The legitimate public policy question is, what should be done to secure the best possible employment outcomes? What do we need to do to ensure that our community has the industry that it needs?


Modern industrial development requires large lots. The lot size of older industrial sites in the inner and middle ring suburbs of cities such as Sydney is generally inadequate for re-development of industrial sites (there is virtually no supply of lots in excess of 10 hectares in such locations in Sydney) and this would generally not represent the highest and best use of such land. Additionally, an industrial workforce is more likely to be living in outer suburban areas than the more expensive inner and middle ring suburbs.


The planning system is restricting competition, amongst property owners willing to sell their land for development, by limiting the supply of appropriately zoned land. As a result, there is a very clear shortage of land zoned for high density residential uses (in the inner and middle ring suburbs). There are also shortfalls in land zoned for high intensity employment uses, particularly business parks where office, retail and bulky goods premises are permitted. This constraint in supply makes homes and retail premises more expensive than they need to be, and this burden is ultimately borne by ordinary households (through more expensive housing caused by supply shortages or more expensive consumer purchases through the higher rents paid by retail tenants).
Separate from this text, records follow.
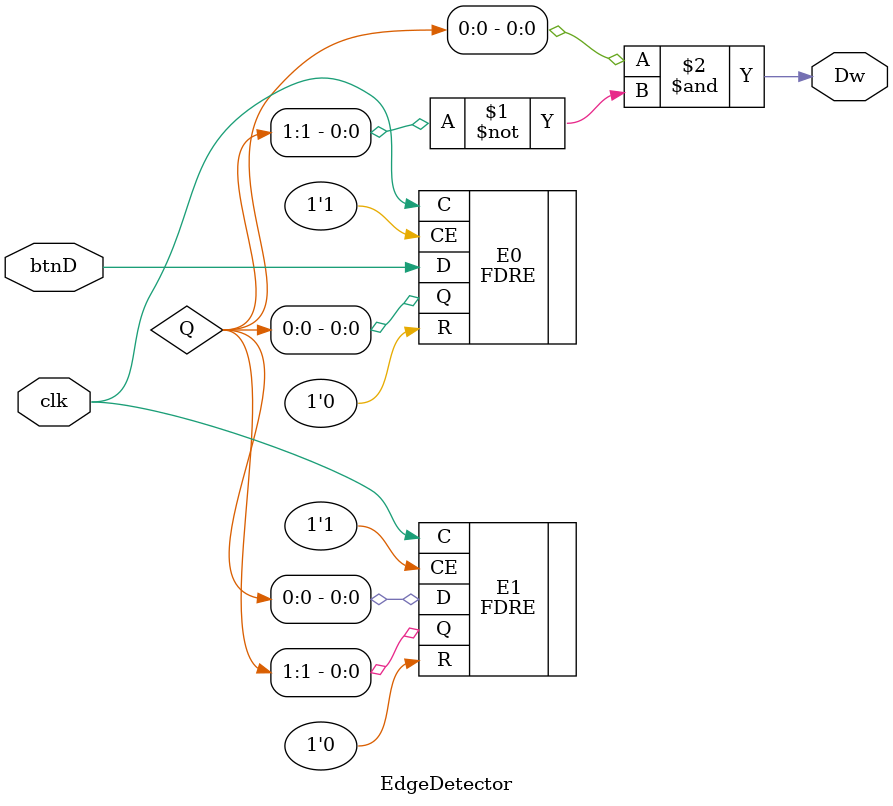
<source format=v>
`timescale 1ns / 1ps

module EdgeDetector (
    input btnD,
    input clk,
    output Dw
    );
    wire [1:0] Q;
    FDRE #(.INIT(1'b0)) E0 (.C(clk), .R(1'b0), .CE(1'b1), .D(btnD), .Q(Q[0]));
    FDRE #(.INIT(1'b0)) E1 (.C(clk), .R(1'b0), .CE(1'b1), .D(Q[0]), .Q(Q[1]));
    assign Dw = Q[0] & ~ Q[1];

endmodule
</source>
Why should it be a public policy objective to preserve industrial sites, as such? The public policy objective here should be to boost employment and ensure that there are sufficient supplies of land available to meet our communitys needs. On this point we note that the retail sector is Australias largest single source of employment, closely followed by the largely office-based property and business service sector.


If the economy places a greater value on land for non-industrial uses, then the land should be free to be re-allocated to such uses, provided that the infrastructure, amenity and environmental issues can be satisfied in relation to the new use.